Pre-Packaged Insolvency Resolution Process for MSMEs

Background: The Insolvency and Bankruptcy Code (Amendment) Ordinance, 2021 was promulgated by the President on 4th April, 2021. It has introduced Chapter III-A on ‘Pre-Packaged Insolvency Resolution Process’ (“PPIRP”) under the Insolvency and Bankruptcy Code, 2016 (“IB Code”). The Rules and Regulations for PPIRP were notified on 9th April, 2021.

1. PPIRP is applicable to which entities and what are the pre-requisites for initiating it?

The PPIRP is applicable to the micro, small and medium enterprises (“MSMEs”) which are classified under Section 7(1) of the MSME Development Act, 2006. As per the Form-1 under the Insolvency and Bankruptcy (PPIP) Rules, 2021, only the MSMEs which are incorporated as companies or limited liability partnerships are entitled to initiate PPIRP.

The Corporate Debtor (“CD”) has to take approval from its members by way of a special resolution (more than 75%) as well as approval from over 66% of the financial creditors for the initiation of PPIRP. The other conditions for the initiation of PPIRP are as follows:

First, the CD should not have undergone PPIRP or finished Corporate Insolvency Resolution Process (“CIRP”) within the period of three years prior to the initiation of PPIRP.

Second, CD should not be undergoing the CIRP.

Third, no liquidation order should have been passed against the CD.

Fourth, the CD should be eligible under Section 29A of the IB Code to submit a resolution plan.

Fifth, sixty-six percent of the unrelated financial creditors of the CD should approve the appointment of a Resolution Professional (RP).

Sixth, the partners or directors of the CD in majority, are required to make a declaration in terms of Section 54A(2)(f).

2. What are the differences between PPIRP and CIRP?

i. During the PPIRP, the existing directors or partners of the CD remain in control of the management of CD, whereas, the CIRP is based on the ‘creditor in control’ model.
ii. The maximum time limit for the completion of PPIRP is 120 days, whereas, for CIRP, the same is 330 days.
iii. The minimum threshold for filing an application for PPIP is Rs. 10 Lakhs and for CIRP is Rs. 1 Crore.
iv. Prior to the initiation of PPIRP, the CD has to present a base resolution plan to the financial creditors, however, under CIRP, there is no such requirement.
v. The fee for filing an application for the initiation of PPIRP is Rs. 15,000, whereas, for CIRP, the same is Rs. 25,000.
vi. The RP has to submit the resolution plan approved by the CoC to the Adjudicating Authority (AA) within 90 days of the commencement of PPIRP, however, there is no such time limit for the submission of resolution plan under CIRP.

3. Can a third party submit a resolution plan under PPIRP?

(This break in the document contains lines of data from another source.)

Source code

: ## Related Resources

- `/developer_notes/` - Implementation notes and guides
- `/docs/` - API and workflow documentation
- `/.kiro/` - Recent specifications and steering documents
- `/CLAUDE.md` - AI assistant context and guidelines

Yes, if the CoC does not approve the base resolution plan proposed by CD or the base resolution plan impairs any claims of the operational creditors, the RP has to invite resolution plan(s) from other parties. These resolution plan(s) will be evaluated by CoC, which will select one of them. Thereafter, CoC may select such resolution plan for approval over the base resolution plan. In case if such resolution plan is not selected for approval, it will compete against the base resolution plan.